--- Data section Enclosed Below ---

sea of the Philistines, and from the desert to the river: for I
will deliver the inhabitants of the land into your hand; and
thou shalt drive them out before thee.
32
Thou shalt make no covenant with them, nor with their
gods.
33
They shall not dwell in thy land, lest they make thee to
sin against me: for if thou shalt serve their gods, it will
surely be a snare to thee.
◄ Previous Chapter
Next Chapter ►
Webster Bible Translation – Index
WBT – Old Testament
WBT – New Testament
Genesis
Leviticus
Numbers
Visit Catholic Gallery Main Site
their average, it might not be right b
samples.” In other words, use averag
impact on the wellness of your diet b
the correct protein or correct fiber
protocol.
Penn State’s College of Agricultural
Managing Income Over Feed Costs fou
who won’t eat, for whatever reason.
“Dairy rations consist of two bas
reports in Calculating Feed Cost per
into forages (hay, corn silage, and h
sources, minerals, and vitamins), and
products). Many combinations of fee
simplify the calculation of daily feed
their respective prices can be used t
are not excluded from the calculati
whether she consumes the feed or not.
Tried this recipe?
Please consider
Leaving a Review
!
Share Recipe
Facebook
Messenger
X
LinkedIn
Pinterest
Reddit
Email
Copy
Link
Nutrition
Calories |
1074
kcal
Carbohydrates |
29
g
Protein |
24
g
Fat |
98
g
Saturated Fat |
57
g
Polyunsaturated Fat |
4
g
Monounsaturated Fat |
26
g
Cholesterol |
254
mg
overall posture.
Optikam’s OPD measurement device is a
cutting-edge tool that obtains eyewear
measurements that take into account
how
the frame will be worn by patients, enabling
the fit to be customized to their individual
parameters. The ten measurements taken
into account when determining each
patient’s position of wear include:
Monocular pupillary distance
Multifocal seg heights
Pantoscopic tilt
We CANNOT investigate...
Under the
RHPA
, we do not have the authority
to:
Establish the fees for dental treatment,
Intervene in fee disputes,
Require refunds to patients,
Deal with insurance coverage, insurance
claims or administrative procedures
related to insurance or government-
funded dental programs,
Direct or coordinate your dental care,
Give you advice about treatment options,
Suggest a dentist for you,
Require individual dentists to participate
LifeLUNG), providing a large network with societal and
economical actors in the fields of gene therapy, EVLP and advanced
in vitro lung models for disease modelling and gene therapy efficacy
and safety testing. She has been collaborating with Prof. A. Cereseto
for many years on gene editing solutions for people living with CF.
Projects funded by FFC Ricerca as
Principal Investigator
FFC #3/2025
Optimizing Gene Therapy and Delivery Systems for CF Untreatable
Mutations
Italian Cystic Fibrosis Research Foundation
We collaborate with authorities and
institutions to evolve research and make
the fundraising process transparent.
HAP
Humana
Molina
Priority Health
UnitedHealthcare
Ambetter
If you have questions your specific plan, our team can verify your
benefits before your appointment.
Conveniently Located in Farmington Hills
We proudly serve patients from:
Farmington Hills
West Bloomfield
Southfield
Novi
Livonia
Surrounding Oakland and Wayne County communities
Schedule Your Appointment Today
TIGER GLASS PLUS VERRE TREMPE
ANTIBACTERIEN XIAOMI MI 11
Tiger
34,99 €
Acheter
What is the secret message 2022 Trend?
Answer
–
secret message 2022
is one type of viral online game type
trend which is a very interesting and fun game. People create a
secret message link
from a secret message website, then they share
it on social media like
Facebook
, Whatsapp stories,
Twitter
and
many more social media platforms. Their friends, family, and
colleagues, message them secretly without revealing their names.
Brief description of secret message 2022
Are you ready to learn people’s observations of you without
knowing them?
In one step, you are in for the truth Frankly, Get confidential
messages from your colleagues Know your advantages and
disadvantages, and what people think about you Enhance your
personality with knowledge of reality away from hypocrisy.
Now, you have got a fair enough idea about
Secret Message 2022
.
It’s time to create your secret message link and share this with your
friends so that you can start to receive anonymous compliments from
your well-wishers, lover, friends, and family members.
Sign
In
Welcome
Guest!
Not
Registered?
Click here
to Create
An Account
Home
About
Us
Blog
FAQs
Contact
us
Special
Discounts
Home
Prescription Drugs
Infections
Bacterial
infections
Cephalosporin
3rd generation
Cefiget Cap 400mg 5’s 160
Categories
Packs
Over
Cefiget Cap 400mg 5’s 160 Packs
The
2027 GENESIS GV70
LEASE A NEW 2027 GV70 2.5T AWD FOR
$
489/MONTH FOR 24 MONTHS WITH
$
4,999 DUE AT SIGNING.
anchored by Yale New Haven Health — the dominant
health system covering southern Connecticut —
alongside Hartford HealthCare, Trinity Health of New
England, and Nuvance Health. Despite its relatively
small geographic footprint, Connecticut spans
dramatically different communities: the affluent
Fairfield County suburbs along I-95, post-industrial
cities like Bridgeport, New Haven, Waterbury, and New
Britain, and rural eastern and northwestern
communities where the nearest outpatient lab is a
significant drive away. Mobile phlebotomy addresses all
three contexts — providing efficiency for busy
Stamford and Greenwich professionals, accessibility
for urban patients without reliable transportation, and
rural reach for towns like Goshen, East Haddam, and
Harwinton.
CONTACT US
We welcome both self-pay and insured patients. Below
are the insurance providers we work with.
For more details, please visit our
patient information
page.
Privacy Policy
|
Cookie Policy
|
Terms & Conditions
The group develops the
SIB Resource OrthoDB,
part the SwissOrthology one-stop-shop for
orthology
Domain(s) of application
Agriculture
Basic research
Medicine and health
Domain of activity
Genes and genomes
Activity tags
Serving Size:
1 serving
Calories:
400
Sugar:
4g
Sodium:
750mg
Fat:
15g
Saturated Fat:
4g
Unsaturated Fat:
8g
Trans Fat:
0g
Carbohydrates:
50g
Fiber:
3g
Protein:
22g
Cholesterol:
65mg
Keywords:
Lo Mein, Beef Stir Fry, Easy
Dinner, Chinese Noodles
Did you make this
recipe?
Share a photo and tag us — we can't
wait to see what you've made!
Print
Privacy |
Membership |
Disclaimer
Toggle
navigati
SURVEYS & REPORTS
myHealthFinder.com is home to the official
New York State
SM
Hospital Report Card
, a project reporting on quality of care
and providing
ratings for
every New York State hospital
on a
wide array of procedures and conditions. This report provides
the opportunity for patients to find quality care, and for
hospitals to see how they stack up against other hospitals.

--- End of Enclosed Data section ---

Write out all records exactly, keeping every detail.

sea of the Philistines, and from the desert to the river: for I
will deliver the inhabitants of the land into your hand; and
thou shalt drive them out before thee.
32
Thou shalt make no covenant with them, nor with their
gods.
33
They shall not dwell in thy land, lest they make thee to
sin against me: for if thou shalt serve their gods, it will
surely be a snare to thee.
◄ Previous Chapter
Next Chapter ►
Webster Bible Translation – Index
WBT – Old Testament
WBT – New Testament
Genesis
Leviticus
Numbers
Visit Catholic Gallery Main Site
their average, it might not be right b
samples.” In other words, use averag
impact on the wellness of your diet b
the correct protein or correct fiber
protocol.
Penn State’s College of Agricultural
Managing Income Over Feed Costs fou
who won’t eat, for whatever reason.
“Dairy rations consist of two bas
reports in Calculating Feed Cost per
into forages (hay, corn silage, and h
sources, minerals, and vitamins), and
products). Many combinations of fee
simplify the calculation of daily feed
their respective prices can be used t
are not excluded from the calculati
whether she consumes the feed or not.
Tried this recipe?
Please consider
Leaving a Review
!
Share Recipe
Facebook
Messenger
X
LinkedIn
Pinterest
Reddit
Email
Copy
Link
Nutrition
Calories |
1074
kcal
Carbohydrates |
29
g
Protein |
24
g
Fat |
98
g
Saturated Fat |
57
g
Polyunsaturated Fat |
4
g
Monounsaturated Fat |
26
g
Cholesterol |
254
mg
overall posture.
Optikam’s OPD measurement device is a
cutting-edge tool that obtains eyewear
measurements that take into account
how
the frame will be worn by patients, enabling
the fit to be customized to their individual
parameters. The ten measurements taken
into account when determining each
patient’s position of wear include:
Monocular pupillary distance
Multifocal seg heights
Pantoscopic tilt
We CANNOT investigate...
Under the
RHPA
, we do not have the authority
to:
Establish the fees for dental treatment,
Intervene in fee disputes,
Require refunds to patients,
Deal with insurance coverage, insurance
claims or administrative procedures
related to insurance or government-
funded dental programs,
Direct or coordinate your dental care,
Give you advice about treatment options,
Suggest a dentist for you,
Require individual dentists to participate
LifeLUNG), providing a large network with societal and
economical actors in the fields of gene therapy, EVLP and advanced
in vitro lung models for disease modelling and gene therapy efficacy
and safety testing. She has been collaborating with Prof. A. Cereseto
for many years on gene editing solutions for people living with CF.
Projects funded by FFC Ricerca as
Principal Investigator
FFC #3/2025
Optimizing Gene Therapy and Delivery Systems for CF Untreatable
Mutations
Italian Cystic Fibrosis Research Foundation
We collaborate with authorities and
institutions to evolve research and make
the fundraising process transparent.
HAP
Humana
Molina
Priority Health
UnitedHealthcare
Ambetter
If you have questions your specific plan, our team can verify your
benefits before your appointment.
Conveniently Located in Farmington Hills
We proudly serve patients from:
Farmington Hills
West Bloomfield
Southfield
Novi
Livonia
Surrounding Oakland and Wayne County communities
Schedule Your Appointment Today
TIGER GLASS PLUS VERRE TREMPE
ANTIBACTERIEN XIAOMI MI 11
Tiger
34,99 €
Acheter
What is the secret message 2022 Trend?
Answer
–
secret message 2022
is one type of viral online game type
trend which is a very interesting and fun game. People create a
secret message link
from a secret message website, then they share
it on social media like
Facebook
, Whatsapp stories,
Twitter
and
many more social media platforms. Their friends, family, and
colleagues, message them secretly without revealing their names.
Brief description of secret message 2022
Are you ready to learn people’s observations of you without
knowing them?
In one step, you are in for the truth Frankly, Get confidential
messages from your colleagues Know your advantages and
disadvantages, and what people think about you Enhance your
personality with knowledge of reality away from hypocrisy.
Now, you have got a fair enough idea about
Secret Message 2022
.
It’s time to create your secret message link and share this with your
friends so that you can start to receive anonymous compliments from
your well-wishers, lover, friends, and family members.
Sign
In
Welcome
Guest!
Not
Registered?
Click here
to Create
An Account
Home
About
Us
Blog
FAQs
Contact
us
Special
Discounts
Home
Prescription Drugs
Infections
Bacterial
infections
Cephalosporin
3rd generation
Cefiget Cap 400mg 5’s 160
Categories
Packs
Over
Cefiget Cap 400mg 5’s 160 Packs
The
2027 GENESIS GV70
LEASE A NEW 2027 GV70 2.5T AWD FOR
$
489/MONTH FOR 24 MONTHS WITH
$
4,999 DUE AT SIGNING.
anchored by Yale New Haven Health — the dominant
health system covering southern Connecticut —
alongside Hartford HealthCare, Trinity Health of New
England, and Nuvance Health. Despite its relatively
small geographic footprint, Connecticut spans
dramatically different communities: the affluent
Fairfield County suburbs along I-95, post-industrial
cities like Bridgeport, New Haven, Waterbury, and New
Britain, and rural eastern and northwestern
communities where the nearest outpatient lab is a
significant drive away. Mobile phlebotomy addresses all
three contexts — providing efficiency for busy
Stamford and Greenwich professionals, accessibility
for urban patients without reliable transportation, and
rural reach for towns like Goshen, East Haddam, and
Harwinton.
CONTACT US
We welcome both self-pay and insured patients. Below
are the insurance providers we work with.
For more details, please visit our
patient information
page.
Privacy Policy
|
Cookie Policy
|
Terms & Conditions
The group develops the
SIB Resource OrthoDB,
part the SwissOrthology one-stop-shop for
orthology
Domain(s) of application
Agriculture
Basic research
Medicine and health
Domain of activity
Genes and genomes
Activity tags
Serving Size:
1 serving
Calories:
400
Sugar:
4g
Sodium:
750mg
Fat:
15g
Saturated Fat:
4g
Unsaturated Fat:
8g
Trans Fat:
0g
Carbohydrates:
50g
Fiber:
3g
Protein:
22g
Cholesterol:
65mg
Keywords:
Lo Mein, Beef Stir Fry, Easy
Dinner, Chinese Noodles
Did you make this
recipe?
Share a photo and tag us — we can't
wait to see what you've made!
Print
Privacy |
Membership |
Disclaimer
Toggle
navigati
SURVEYS & REPORTS
myHealthFinder.com is home to the official
New York State
SM
Hospital Report Card
, a project reporting on quality of care
and providing
ratings for
every New York State hospital
on a
wide array of procedures and conditions. This report provides
the opportunity for patients to find quality care, and for
hospitals to see how they stack up against other hospitals.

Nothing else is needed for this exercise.